Goal: From the comments on the Foxconn deal in Wisconsin below, quote everything from "So the whole" down to "I misunderstanding something?".

Text shown:
★ ★ ★ ★ ★ ★ ★

So the whole thing becomes a much ado about nothing sort of situation (aside, I suppose, from the big waste of time spent negotiating everything).

Is this basically right, or am I misunderstanding something?

From what I understand, this isn't the case on two points. One, the incentive package includes hundreds of millions in construction (road building, utilities, etc) that would otherwise be unneeded and is being paid for out of pocket by the state government instead of Foxconn. Two, because Wisconsin doesn't have a corporate income tax, the subsidies would occur in the form of cash payments to Foxconn that the Walker administration claimed would be repaid via personal income taxes on the new Foxconn workers.

And Wisconsin is on the hook for around ~$1B in cash regardless of Foxconn's actual investments.


The more important aspect of this story IMHO is that the Foxconn factory was used as a disingenuous political tool.

You're correct but don't let anything get in the way of ycombinator users blaming evil large corporations for problems. Most of the top posts appear to have not even read the article that was posted.

The reason things have changed is because of knock-on effects from Huawei, IMO. Foxconn would be in a very similar situation if they had proceeded.

I’m as willing to blame anything on big corporation as a Marxist flying United. But in this case I strongly feel responsibility lies with the state government, which should never have maneuvers itself into a position where it could be harmed in such a way. That’s what contracts are for, after all.

★ ★ ★ ★ ★ ★ ★

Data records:
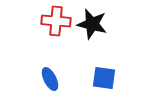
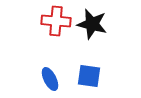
blue square: moved 15 px left, 2 px up
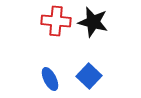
black star: moved 1 px right, 2 px up
blue square: rotated 35 degrees clockwise
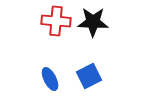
black star: rotated 12 degrees counterclockwise
blue square: rotated 20 degrees clockwise
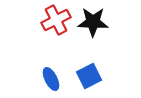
red cross: moved 1 px up; rotated 32 degrees counterclockwise
blue ellipse: moved 1 px right
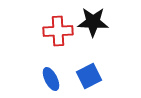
red cross: moved 2 px right, 11 px down; rotated 24 degrees clockwise
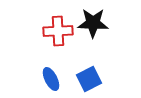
black star: moved 1 px down
blue square: moved 3 px down
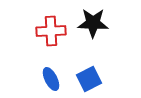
red cross: moved 7 px left
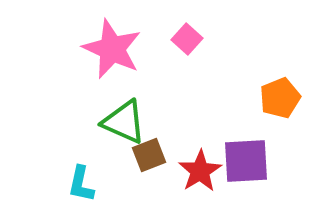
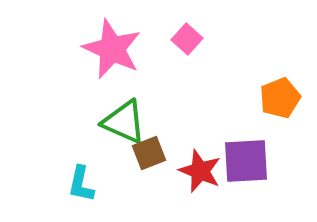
brown square: moved 2 px up
red star: rotated 18 degrees counterclockwise
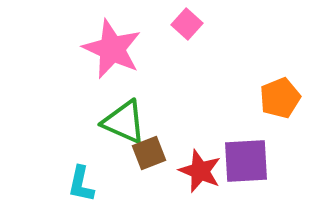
pink square: moved 15 px up
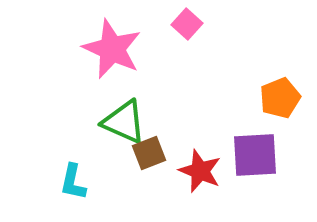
purple square: moved 9 px right, 6 px up
cyan L-shape: moved 8 px left, 2 px up
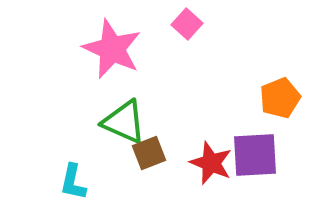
red star: moved 11 px right, 8 px up
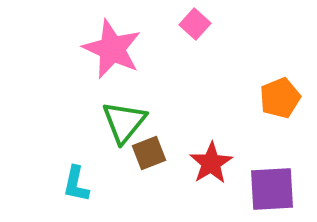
pink square: moved 8 px right
green triangle: rotated 45 degrees clockwise
purple square: moved 17 px right, 34 px down
red star: rotated 18 degrees clockwise
cyan L-shape: moved 3 px right, 2 px down
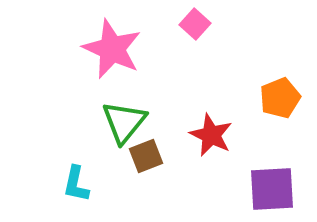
brown square: moved 3 px left, 3 px down
red star: moved 28 px up; rotated 15 degrees counterclockwise
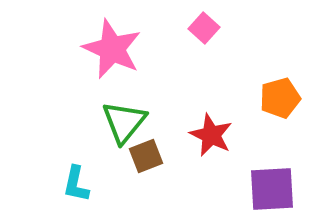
pink square: moved 9 px right, 4 px down
orange pentagon: rotated 6 degrees clockwise
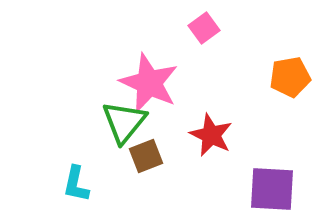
pink square: rotated 12 degrees clockwise
pink star: moved 37 px right, 34 px down
orange pentagon: moved 10 px right, 21 px up; rotated 6 degrees clockwise
purple square: rotated 6 degrees clockwise
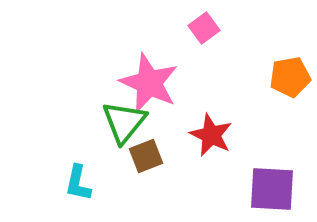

★ ★ ★ ★ ★ ★ ★

Complete response:
So the whole thing becomes a much ado about nothing sort of situation (aside, I suppose, from the big waste of time spent negotiating everything).

Is this basically right, or am I misunderstanding something?